Im Rahmen meiner Arbeit für die Fürstenstraße der Wettiner, meiner Zugehörigkeit zum Magdeburger Jägerbataillon und zum Ritterorden Heinrich III. der Erlauchte, stand nun eine weitere Veranstaltung ins Haus, zu der ich gern mitfuhr.

Nun macht man sich, zumindest ich, schon Gedanken dazu, wenn man vor die Kaiserlich und Königlichen Hoheiten von Habsburg-Lothringen tritt. Auch wieder etwas, daß einem nicht alle Tage passiert und, selbst bei entsprechenden Respekt und Anstand, den man unweigerlich entgegen bringt, ist so ein Treffen alles andere als selbstverständlich. Schon der Gedanke, diesen bedeutenden Persönlichkeiten gegenüberzutreten, erfüllte mich, wie auch dann in Wien selbst, mit gleichermaßen viel Dankbarkeit und Demut.

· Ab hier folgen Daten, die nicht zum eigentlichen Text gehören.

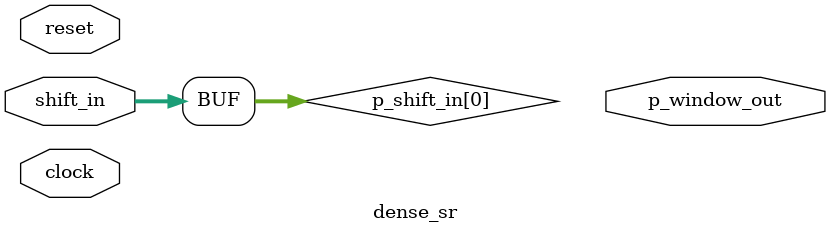
<source format=v>
/*
     Parallel SR      
     Window
in ->[0,0][1,0][2,0]-> to next row
    >[0,1][1,1][2,1]-> to next row
    >[0,2][1,2][2,2]>

*/
module dense_sr #( 
  parameter P_SR_DEPTH = -1,
  parameter NUM_SR_ROWS = -1 // the y dimension of the parallel out 'window'
)(
  input clock,
  input reset,
  input [7:0] shift_in,

  output [8*P_SR_DEPTH*NUM_SR_ROWS-1:0] p_window_out
);

// reg declarations
// wire declarations
wire [7:0] p_shift_in [NUM_SR_ROWS:0];
//wire [7:0] p_shift_out [NUM_SR_ROWS-1:0];
wire [8*P_SR_DEPTH-1:0] p_sr_vector [NUM_SR_ROWS-1:0];

// assign statments
assign p_shift_in[0] = shift_in;

genvar i;
generate
// Instantiate Parallel Out Shift Regs
for(i=0; i<NUM_SR_ROWS; i=i+1) begin : p_sr_loop
  parallel_out_sr #(
    .DEPTH(P_SR_DEPTH)
  )
  p_sr_inst (
    .clock(clock),
    .reset(reset),
    .shift_in(p_shift_in[i]),
    .shift_out(p_shift_in[i+1]),
    .p_out(p_sr_vector[i])
  );
end 


// connect p out vectors to window output
for(i=0; i<NUM_SR_ROWS; i=i+1) begin : connect_window_wire
  assign p_window_out[i*8*P_SR_DEPTH+8*P_SR_DEPTH-1:i*8*P_SR_DEPTH] = p_sr_vector[i];
end

endgenerate

endmodule

</source>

Manch einer wird nun meinen, daß das wohl etwas übertrieben scheint und es nur Menschen sind, wie alle anderen auch. Nein, würde ich entgegen halten, so ist es eben nicht. Das Haus Habsburg-Lothringen hat ein schweres Erbe zu tragen. Es hat nicht nur eine lange und mehr als bedeutende europäische Geschichte, ist dieser ihrer Geschichte nicht nur verpflichtet, sondern muß dieser Geschichte und auch denen, die aus ihrem Hause die Geschichte schrieben, auch heute noch bestmöglich Rechnung tragen. Und das ist, im Europa von heute, alles andere als einfach.

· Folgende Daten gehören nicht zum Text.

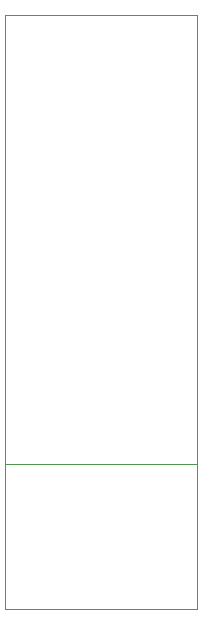
<source format=gbr>
G04 #@! TF.GenerationSoftware,KiCad,Pcbnew,(5.0.0)*
G04 #@! TF.CreationDate,2020-04-23T21:24:48+10:00*
G04 #@! TF.ProjectId,Classification and Contol Board,436C617373696669636174696F6E2061,rev?*
G04 #@! TF.SameCoordinates,Original*
G04 #@! TF.FileFunction,Other,User*
%FSLAX46Y46*%
G04 Gerber Fmt 4.6, Leading zero omitted, Abs format (unit mm)*
G04 Created by KiCad (PCBNEW (5.0.0)) date 04/23/20 21:24:48*
%MOMM*%
%LPD*%
G01*
G04 APERTURE LIST*
%ADD10C,0.050000*%
G04 APERTURE END LIST*
D10*
G04 #@! TO.C,J9*
X150590000Y-119790000D02*
X150590000Y-107490000D01*
X150590000Y-107490000D02*
X166840000Y-107490000D01*
X166840000Y-107490000D02*
X166840000Y-119790000D01*
X166840000Y-119790000D02*
X150590000Y-119790000D01*
X150590000Y-107490000D02*
X150590000Y-69490000D01*
X166840000Y-107490000D02*
X166840000Y-69490000D01*
X166840000Y-69490000D02*
X150590000Y-69490000D01*
G04 #@! TD*
M02*

</source>
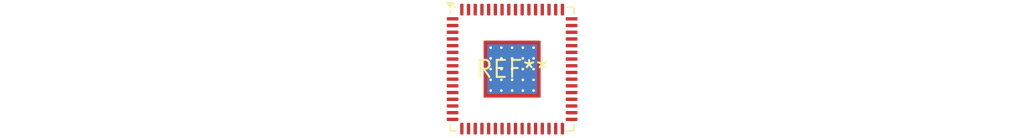
<source format=kicad_pcb>
(kicad_pcb (version 20240108) (generator pcbnew)

  (general
    (thickness 1.6)
  )

  (paper "A4")
  (layers
    (0 "F.Cu" signal)
    (31 "B.Cu" signal)
    (32 "B.Adhes" user "B.Adhesive")
    (33 "F.Adhes" user "F.Adhesive")
    (34 "B.Paste" user)
    (35 "F.Paste" user)
    (36 "B.SilkS" user "B.Silkscreen")
    (37 "F.SilkS" user "F.Silkscreen")
    (38 "B.Mask" user)
    (39 "F.Mask" user)
    (40 "Dwgs.User" user "User.Drawings")
    (41 "Cmts.User" user "User.Comments")
    (42 "Eco1.User" user "User.Eco1")
    (43 "Eco2.User" user "User.Eco2")
    (44 "Edge.Cuts" user)
    (45 "Margin" user)
    (46 "B.CrtYd" user "B.Courtyard")
    (47 "F.CrtYd" user "F.Courtyard")
    (48 "B.Fab" user)
    (49 "F.Fab" user)
    (50 "User.1" user)
    (51 "User.2" user)
    (52 "User.3" user)
    (53 "User.4" user)
    (54 "User.5" user)
    (55 "User.6" user)
    (56 "User.7" user)
    (57 "User.8" user)
    (58 "User.9" user)
  )

  (setup
    (pad_to_mask_clearance 0)
    (pcbplotparams
      (layerselection 0x00010fc_ffffffff)
      (plot_on_all_layers_selection 0x0000000_00000000)
      (disableapertmacros false)
      (usegerberextensions false)
      (usegerberattributes false)
      (usegerberadvancedattributes false)
      (creategerberjobfile false)
      (dashed_line_dash_ratio 12.000000)
      (dashed_line_gap_ratio 3.000000)
      (svgprecision 4)
      (plotframeref false)
      (viasonmask false)
      (mode 1)
      (useauxorigin false)
      (hpglpennumber 1)
      (hpglpenspeed 20)
      (hpglpendiameter 15.000000)
      (dxfpolygonmode false)
      (dxfimperialunits false)
      (dxfusepcbnewfont false)
      (psnegative false)
      (psa4output false)
      (plotreference false)
      (plotvalue false)
      (plotinvisibletext false)
      (sketchpadsonfab false)
      (subtractmaskfromsilk false)
      (outputformat 1)
      (mirror false)
      (drillshape 1)
      (scaleselection 1)
      (outputdirectory "")
    )
  )

  (net 0 "")

  (footprint "Texas_RGC0064B_VQFN-64-1EP_9x9mm_P0.5mm_EP4.25x4.25mm_ThermalVias" (layer "F.Cu") (at 0 0))

)

</source>
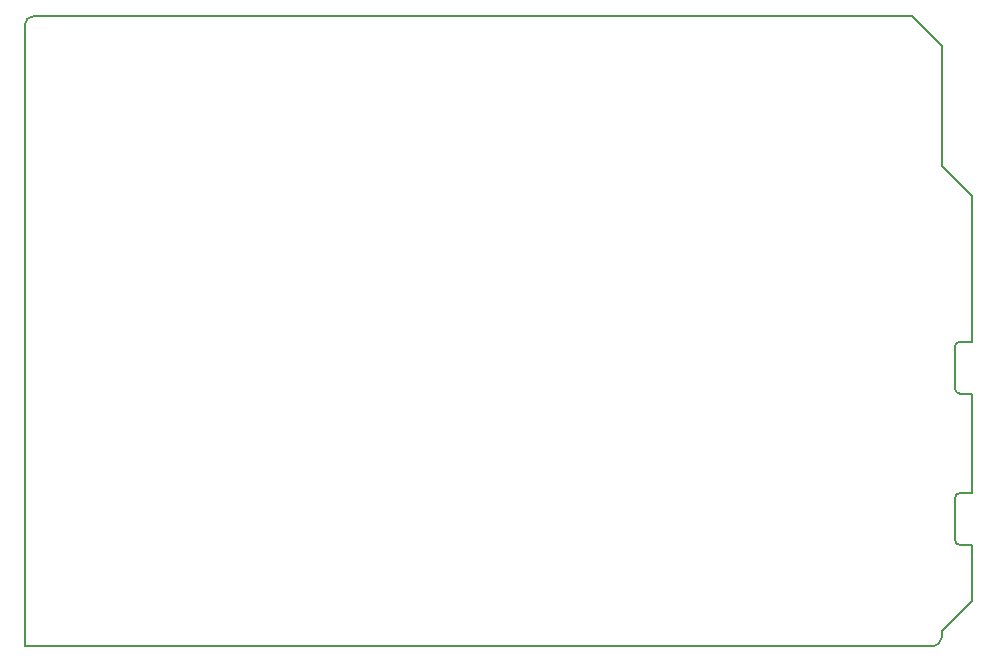
<source format=gbr>
%TF.GenerationSoftware,KiCad,Pcbnew,9.0.7*%
%TF.CreationDate,2026-02-04T16:38:47-07:00*%
%TF.ProjectId,Uno_Shield_DSP,556e6f5f-5368-4696-956c-645f4453502e,rev?*%
%TF.SameCoordinates,Original*%
%TF.FileFunction,Profile,NP*%
%FSLAX46Y46*%
G04 Gerber Fmt 4.6, Leading zero omitted, Abs format (unit mm)*
G04 Created by KiCad (PCBNEW 9.0.7) date 2026-02-04 16:38:47*
%MOMM*%
%LPD*%
G01*
G04 APERTURE LIST*
%TA.AperFunction,Profile*%
%ADD10C,0.150000*%
%TD*%
G04 APERTURE END LIST*
D10*
X167180000Y-74600001D02*
G75*
G02*
X167580000Y-74200000I400000J1D01*
G01*
X88400000Y-99989106D02*
X88400000Y-47410893D01*
X168580000Y-78600000D02*
X168580000Y-87020000D01*
X167580000Y-91420000D02*
X168580000Y-91420000D01*
X168580000Y-87020000D02*
X167580000Y-87020000D01*
X165278000Y-100000000D02*
X88400000Y-99989106D01*
X168580000Y-74200000D02*
X167580000Y-74200000D01*
X166040000Y-59360000D02*
X168580000Y-61900000D01*
X168580000Y-96190000D02*
X166040000Y-98730000D01*
X163500000Y-46660000D02*
X166040000Y-49200000D01*
X167180000Y-87420000D02*
X167180000Y-91020000D01*
X167580000Y-91420000D02*
G75*
G02*
X167180000Y-91020000I0J400000D01*
G01*
X166040000Y-99238000D02*
G75*
G02*
X165278000Y-100000000I-762000J0D01*
G01*
X167180000Y-74600000D02*
X167180002Y-78199998D01*
X163500000Y-46660000D02*
X89162000Y-46648900D01*
X168580000Y-91420000D02*
X168580000Y-96190000D01*
X167180000Y-87420000D02*
G75*
G02*
X167580000Y-87020000I400000J0D01*
G01*
X167580000Y-78600000D02*
X168580000Y-78600000D01*
X166040000Y-49200000D02*
X166040000Y-59360000D01*
X166040000Y-98730000D02*
X166040000Y-99238000D01*
X168580000Y-61900000D02*
X168580000Y-74200000D01*
X88400000Y-47410893D02*
G75*
G02*
X89162000Y-46648900I762000J-7D01*
G01*
X167580000Y-78600000D02*
G75*
G02*
X167180000Y-78200000I0J400000D01*
G01*
M02*

</source>
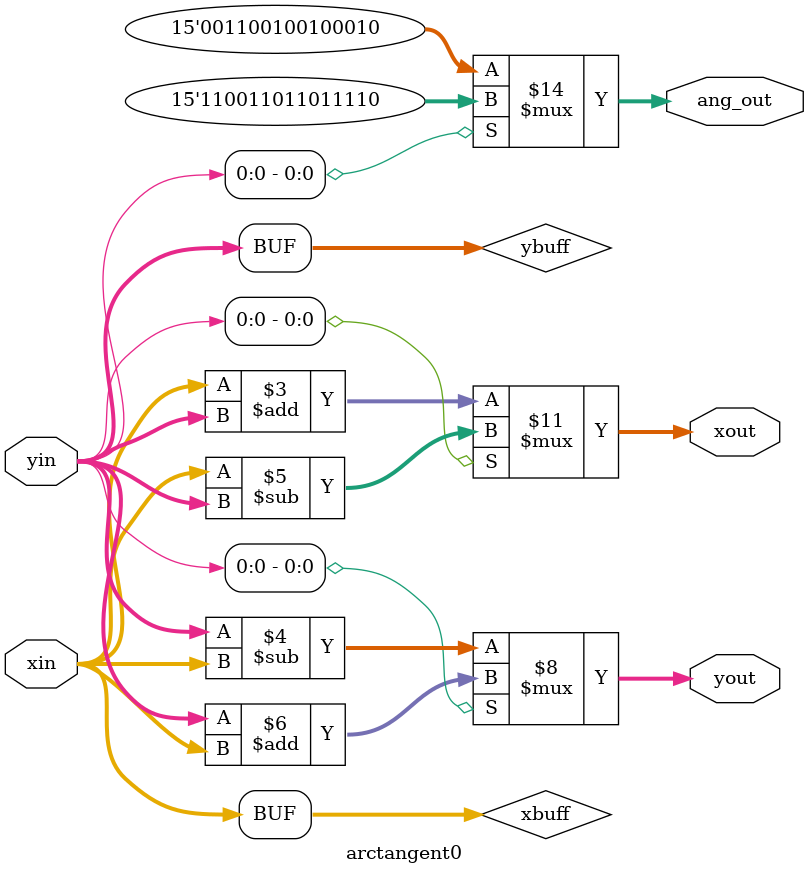
<source format=v>
`timescale 1ns / 1ps
module arctangent0( xin, yin , xout, yout, ang_out);
//input clk;
input signed [0:14] xin, yin;
output reg signed [0:14] xout, yout;
output reg signed [0:14] ang_out;

reg signed [0:14] xbuff, ybuff;

always @(xin or yin)
begin
    xbuff = xin;
    ybuff = yin;
    if(yin[0] == 1'b0)
    begin
        ang_out = 15'd6434;
        xout = xin + ybuff;
        yout = yin - xbuff;
    end
    else
    begin
        ang_out = -15'd6434;
        xout = xin - ybuff;
        yout = yin + xbuff;
    end
end

endmodule

</source>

Eine der Möglichkeiten der Geschichte und Bedeutung des Hauses Habsburg-Lothringen Rechnung zu tragen, ist die Organisation der Flamme des Friedens ( Flame of Peace ), deren Schirmherren Herta-Margarete und Sandor von Habsburg-Lothringen sind. Ihrer Botschafterin Vivien Rose bin ich schon in Reschwitz und Eisenach begegnet, eine sehr nette Begegnung, wie ich zugeben muß.
Doch zurück zur Jubiläumsveranstaltung.
Mein Hintergrundwissen zur Kaiserin Maria-Theresia war zugegebener Maßen etwas unvollständig.

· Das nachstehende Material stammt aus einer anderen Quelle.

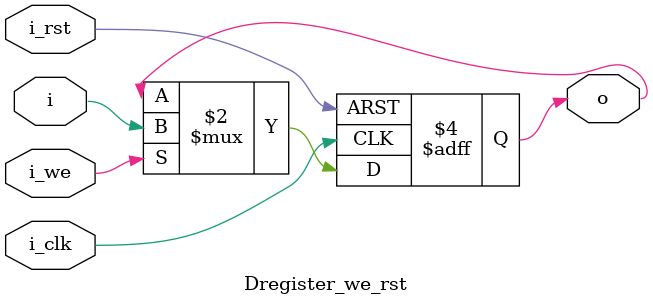
<source format=v>
module Dregister_we_rst #(
        parameter WIDTH = 1,
        parameter [WIDTH-1:0] RESET_VALUE = {WIDTH{1'b0}}
)(
        input   wire    [WIDTH-1:0]     i,
        output  reg     [WIDTH-1:0]     o,
        input   wire                    i_we,
        input   wire                    i_clk,
        input   wire                    i_rst
);

always @(posedge i_clk or posedge i_rst)
        if(i_rst) o <= #1 RESET_VALUE;
        else if(i_we) o <= #1 i;

endmodule


</source>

Das Haus Habsburg, ein sehr altes Fürstengeschlecht, das sich nach ihrer Stammburg in der heutigen Schweiz benannte, entwickelte sich durch geschickte Politik, wie auch Heiratspolitik, zu einem bedeutenden und führenden Herrscherhaus in Europa. Sie verstanden es, große Ländereien unter sich zu vereinigen, diese zu mehren und so ihre Bedeutung und ihren Einfluß zunehmend zu vergrößern. So konnten sie ab 1439 fast ununterbrochen deutsche Könige und bis zum Ende des Römischen Reiches Deutscher Nation die Römisch Deutschen Kaiser stellen.
Es ist überliefert, das auch die Schwarzburger Grafen im Zusammenhang mit den Habsburgern auftraten, so sandte z.B. 1403 der König Ruprecht, ehemaliger Pfalzgraf, den Grafen Günther von Schwarzburg als Diplomat an der Spitze der Abgeordneten ins Hause Habsburg.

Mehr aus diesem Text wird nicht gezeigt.